• _Problem to work on_: Copy out each of the following entries verbatim, omitting the pictures.

————————

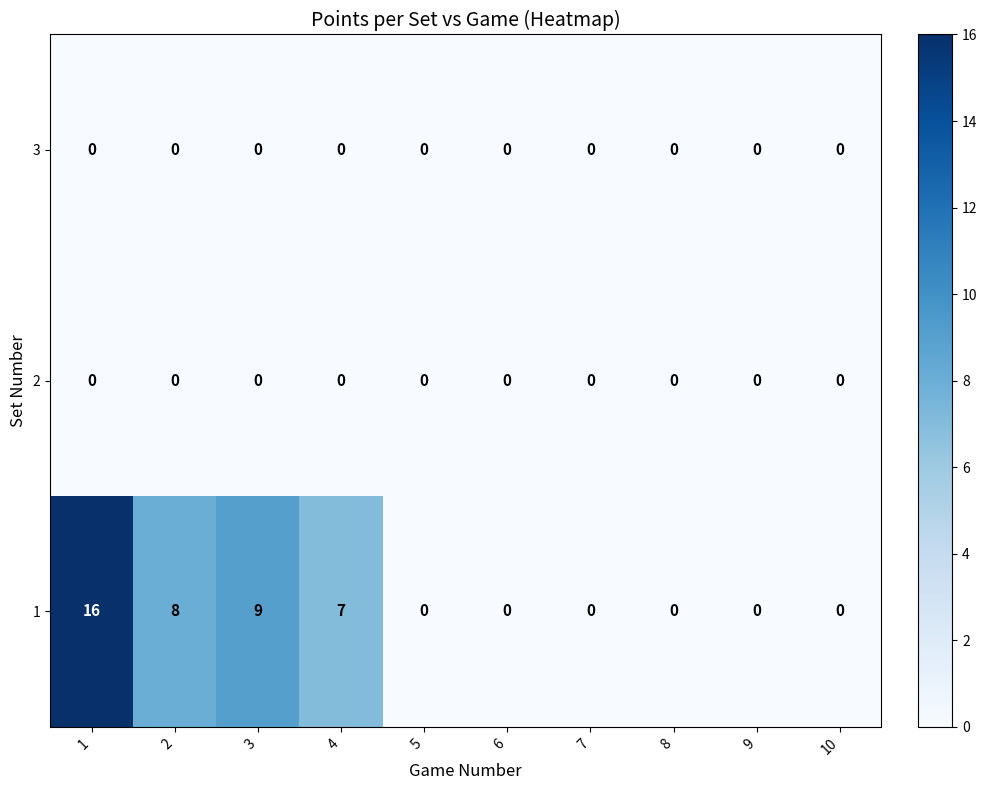

What is the difference between the maximum and minimum values in the 1 series?

16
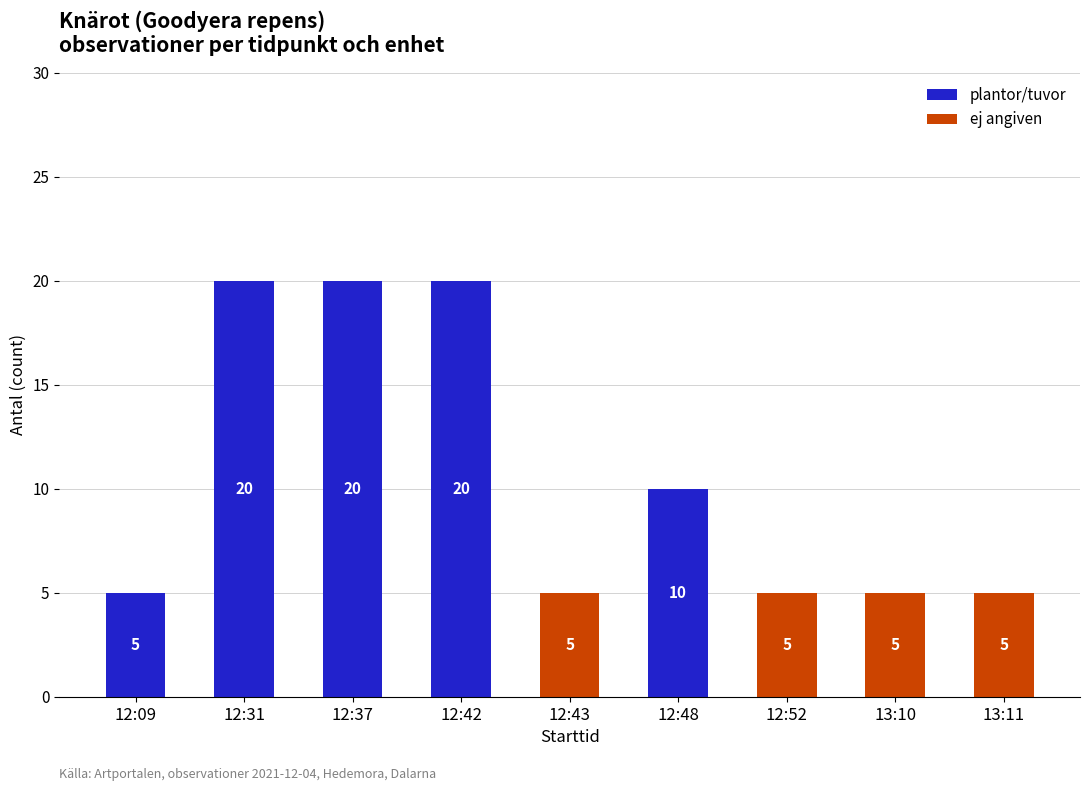

Does the chart contain stacked bars?

Yes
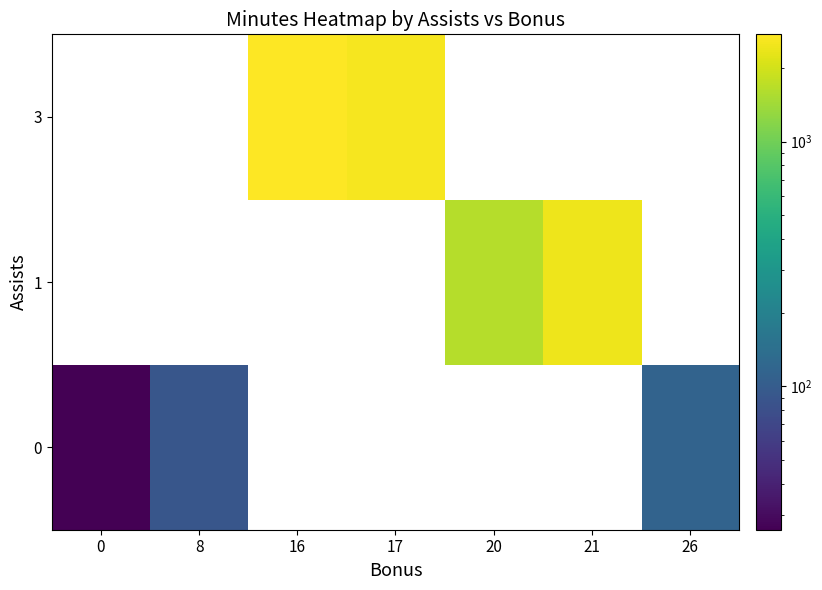

Rank the series by their maximum value, from lowest to highest.

0, 1, 3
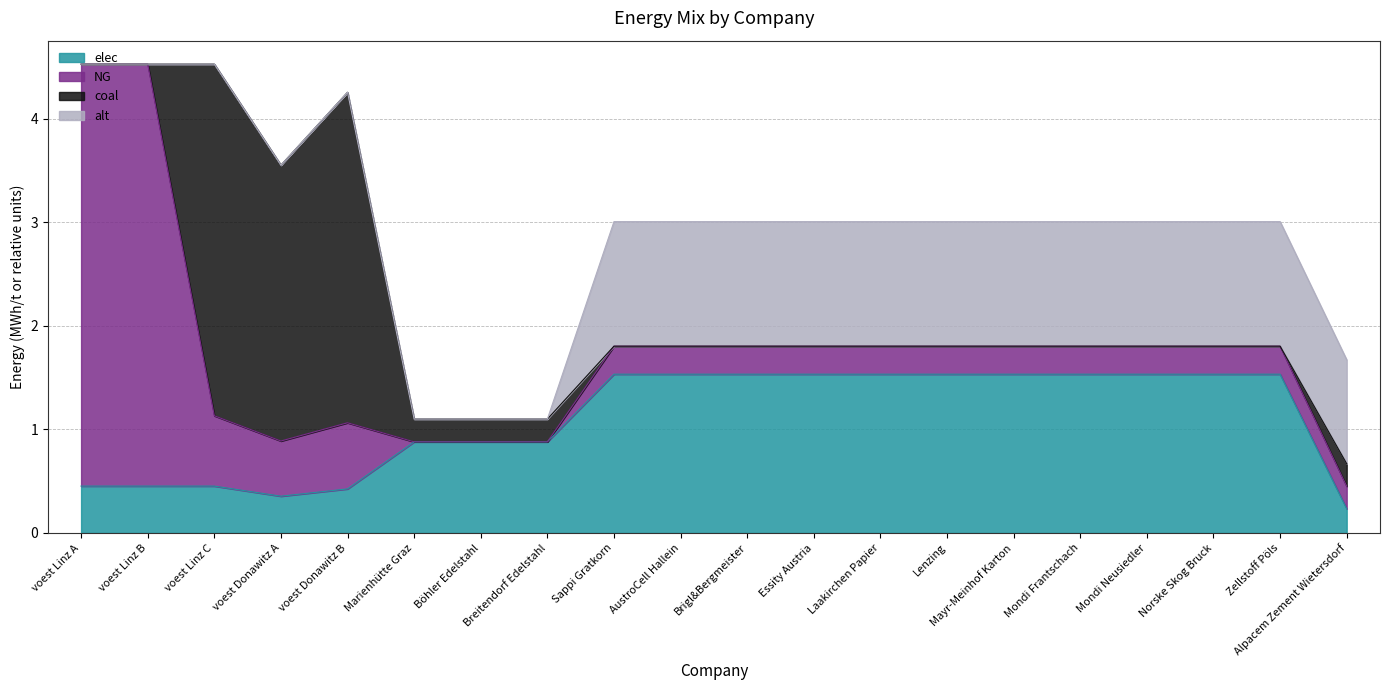

Where do coal and elec first cross each other?

voest Linz B and voest Linz C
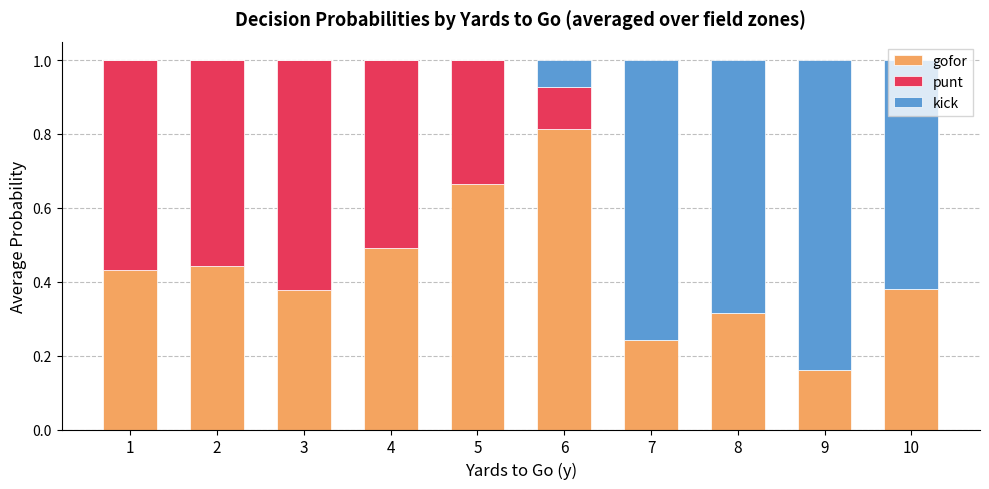

What is the total value across all series at 5?

1.0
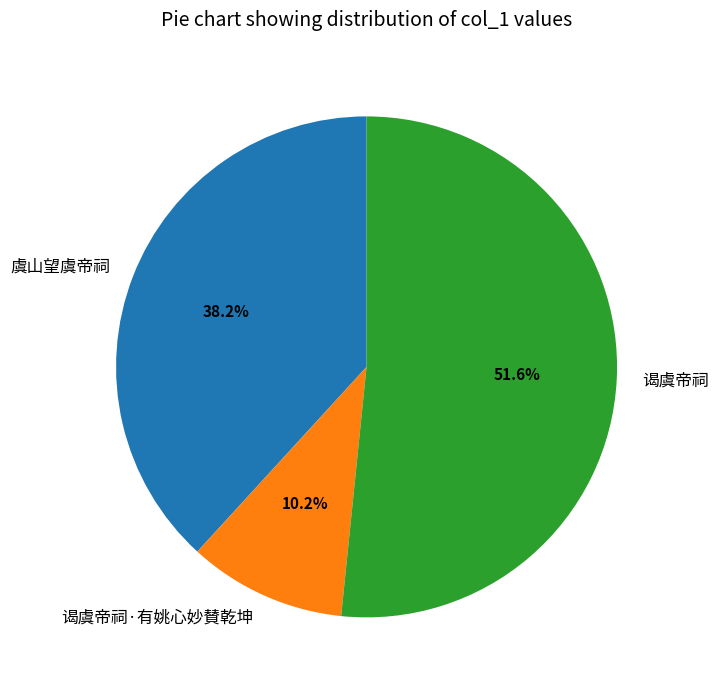

To the nearest percent, what portion does 虞山望虞帝祠 represent?

38%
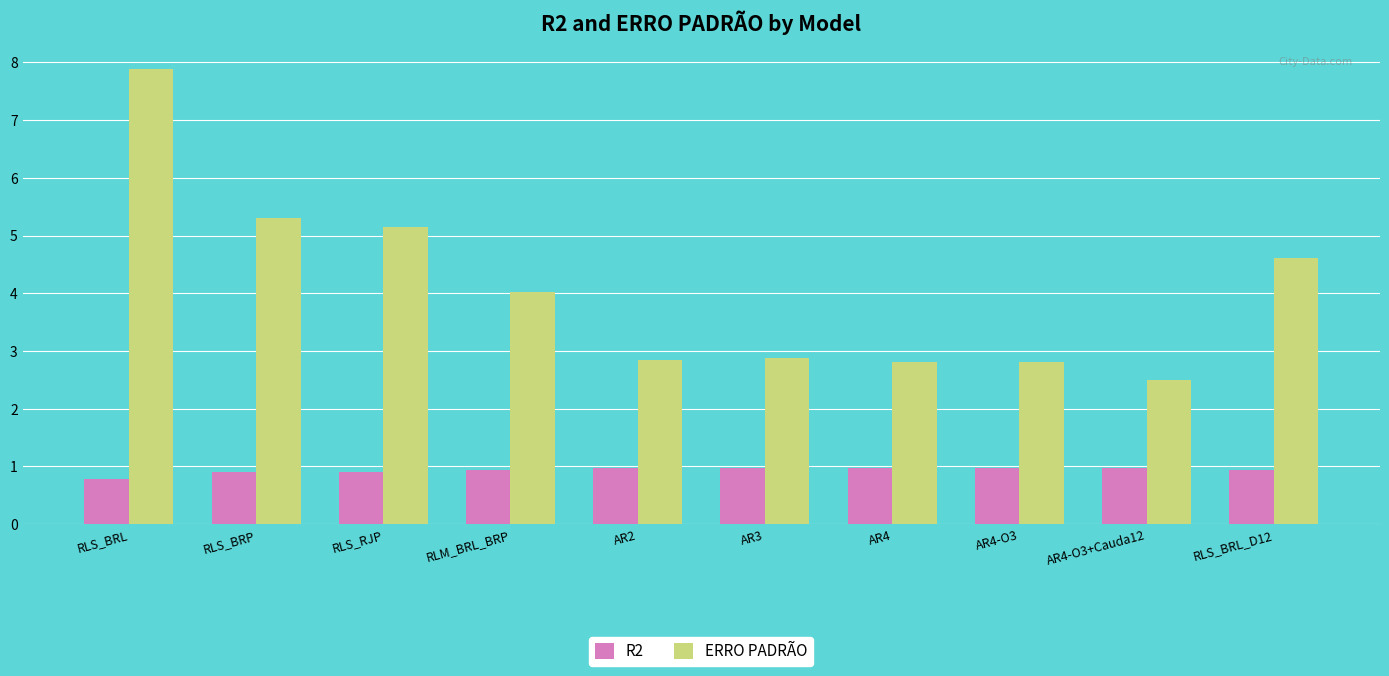

What is the value of the R2 bar at the 3rd from the left?

0.9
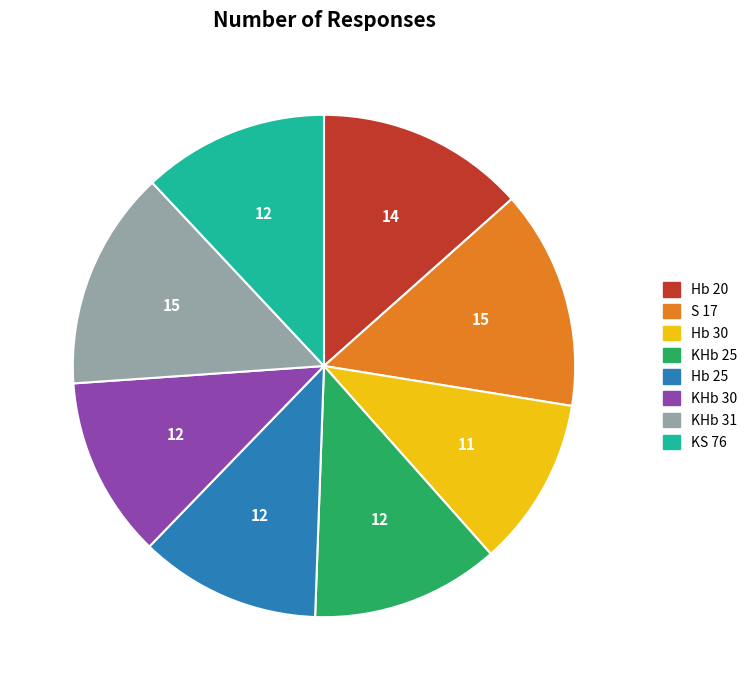

The KHb 25 slice represents 12% of the pie. True or false?

True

————————

• _Solved problem_:
What is the difference between the maximum and minimum values in the 1 series?

16

Does the chart contain stacked bars?

Yes

Rank the series by their maximum value, from lowest to highest.

0, 1, 3

Where do coal and elec first cross each other?

voest Linz B and voest Linz C

What is the total value across all series at 5?

1.0

To the nearest percent, what portion does 虞山望虞帝祠 represent?

38%

What is the value of the R2 bar at the 3rd from the left?

0.9

The KHb 25 slice represents 12% of the pie. True or false?

True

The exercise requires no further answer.